The push towards record highs also affected BTC's IV Smile last week, making it an important metric to monitor as the election unfolds. The IV Smile snapshot from October 28 shows that IV was higher for strike prices just below and above the market price (around $67k at the time).
The smile was slightly tilted to the right, indicates that the market was anticipating upside volatility—as higher IV indicates more demand for these options. The rapid increase in BTC between Monday and Wednesday last week led traders to reprice their positions, shifting demand dynamics for options contracts. Consequently, the IV Smile observed on October 28 became more pronounced, with IVs rising across all strike prices by November 3. The IV smile on the November 8 contract has since tilted left which indicates hedging against downside moves.
Crypto markets differ from equities in their proneness to price swings in either direction. As a result, traders typically pay a premium for options on both sides of the current spot price—hence the "smile." If the smile skews to the left (right), it could signal bearishness (bullishness). In the below chart we can see repricing in markets for ETH between October 28 and November 3 led to the smile tilting to left, indicating bearishness.
Looking beyond the White House in 2025
The Presidential race might get all the attention this week, but down ballot results are just as important—particularly when it comes to shaping crypto policy going forward. What really matters when it comes to crypto regulations is who controls the House and Congress. As such, new voices on either side of the aisle will be crucial to shaping crypto policy in the US going forward.
The last congress failed to pass a comprehensive stablecoin bill over the past two years, despite bipartisan support. Passing regulations on stablecoins will continue to be top of mind for lawmakers, particularly in light of recent consolidations in the space. Stripe, one of the world's largest fintechs, acquired Bridge—which enables businesses to easily transact in stablecoins. Crypto-related exchange-traded funds will continue to be a topic of discussion in 2025. Last week, the US Securities and Exchange Commission formerly acknowledged Grayscale's latest filing—to convert its digital large cap trust into a spot ETF. The outcome for this and spot applications for XRP, SOL, and LTC will likely depend heavily on the election result.
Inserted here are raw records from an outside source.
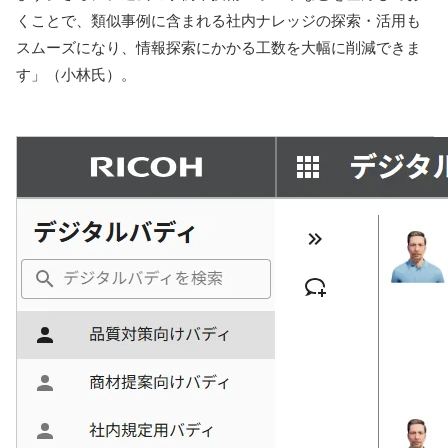
くことで、類似事例に含まれる社内ナレッジの探索・活用も
スムーズになり、情報探索にかかる工数を大幅に削減できま
す」（小林氏）。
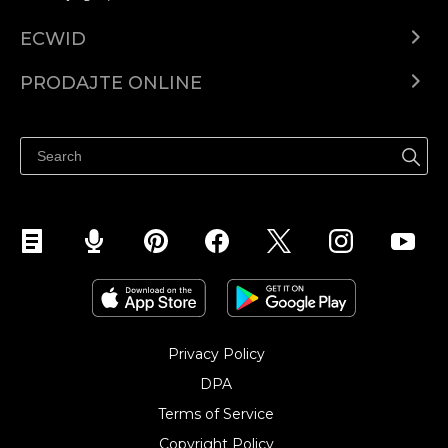
ECWID
Centar za pomoć
PRODAJTE ONLINE
Prodaj na Instagramu
Privacy Policy
DPA
Terms of Service
Copyright Policy‎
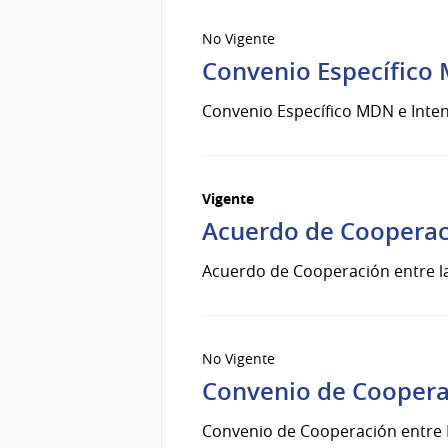
No Vigente
Convenio Específico
Convenio Específico MDN e Inte
Vigente
Acuerdo de Cooperaci
Acuerdo de Cooperación entre la 
No Vigente
Convenio de Coopera
Convenio de Cooperación entr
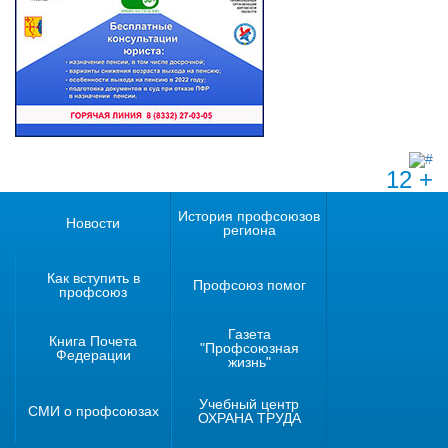
12 +
История профсоюзов
Новости
региона
Как вступить в
Профсоюз помог
профсоюз
Газета
Книга Почета
"Профсоюзная
Федерации
жизнь"
Учебный центр
СМИ о профсоюзах
ОХРАНА ТРУДА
Other areas such as decentralized finance will also need to be address in the next two years. As recently as September the House financial services committee held a hearing on the topic, titled "Decoding DeFi: Breaking Down the Future of Decentralized Finance."
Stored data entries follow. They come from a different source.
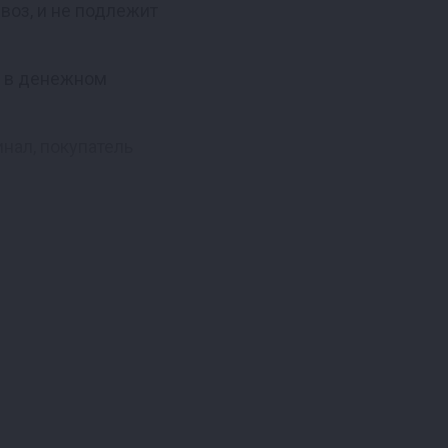
воз, и не подлежит
а в денежном
нал, покупатель
, а в случае потери
в наших магазинах и
им акциям — не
Conclusion: The finite wisdom of markets
Markets simply reflect supply and demand, which are influenced by market participants. In other words, the market positioning outlined in our last report shows sentiment and market trends, but the predictive nature of these trends is very much still up for debate since traders aren't infallible. For example, in 2016 Sam Bankman-Fried, then a trader at Jane Street, rose to fame on the trading floor for a trade on the US election. The prop trading firm theorized that global equity markets would plummet if Donald Trump won that election. It was Bankman-Fried's job to design a system to predict election results faster than media outlets to give his firm an edge.
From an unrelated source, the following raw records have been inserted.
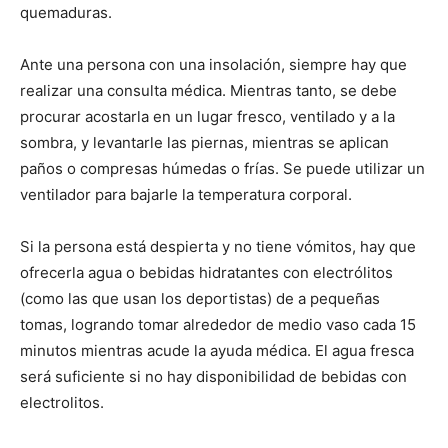
quemaduras.
Ante una persona con una insolación, siempre hay que
realizar una consulta médica. Mientras tanto, se debe
procurar acostarla en un lugar fresco, ventilado y a la
sombra, y levantarle las piernas, mientras se aplican
paños o compresas húmedas o frías. Se puede utilizar un
ventilador para bajarle la temperatura corporal.
Si la persona está despierta y no tiene vómitos, hay que
ofrecerla agua o bebidas hidratantes con electrólitos
(como las que usan los deportistas) de a pequeñas
tomas, logrando tomar alrededor de medio vaso cada 15
minutos mientras acude la ayuda médica. El agua fresca
será suficiente si no hay disponibilidad de bebidas con
electrolitos.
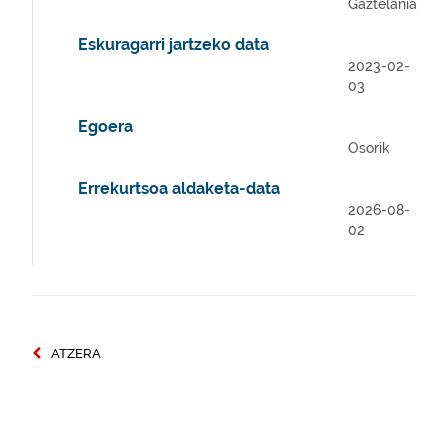
Gaztelania
Eskuragarri jartzeko data
2023-02-
03
Egoera
Osorik
Errekurtsoa aldaketa-data
2026-08-
02
ATZERA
The system worked and correctly predicted a Trump victory, however, Jane Street lost $300mn on the trade, according to author Michael Lewis. Markets rallied following Trump's victory, leaving the firm with massive losses—and they weren't alone. With this in mind its important to use a wide range of metrics to monitor markets reaction in real-time. Tick-trades allow us to see large buy or sell orders, while IV shows us how markets are pricing risk. Understanding the rationale behind changes in one market can help better contextualise market moves overall.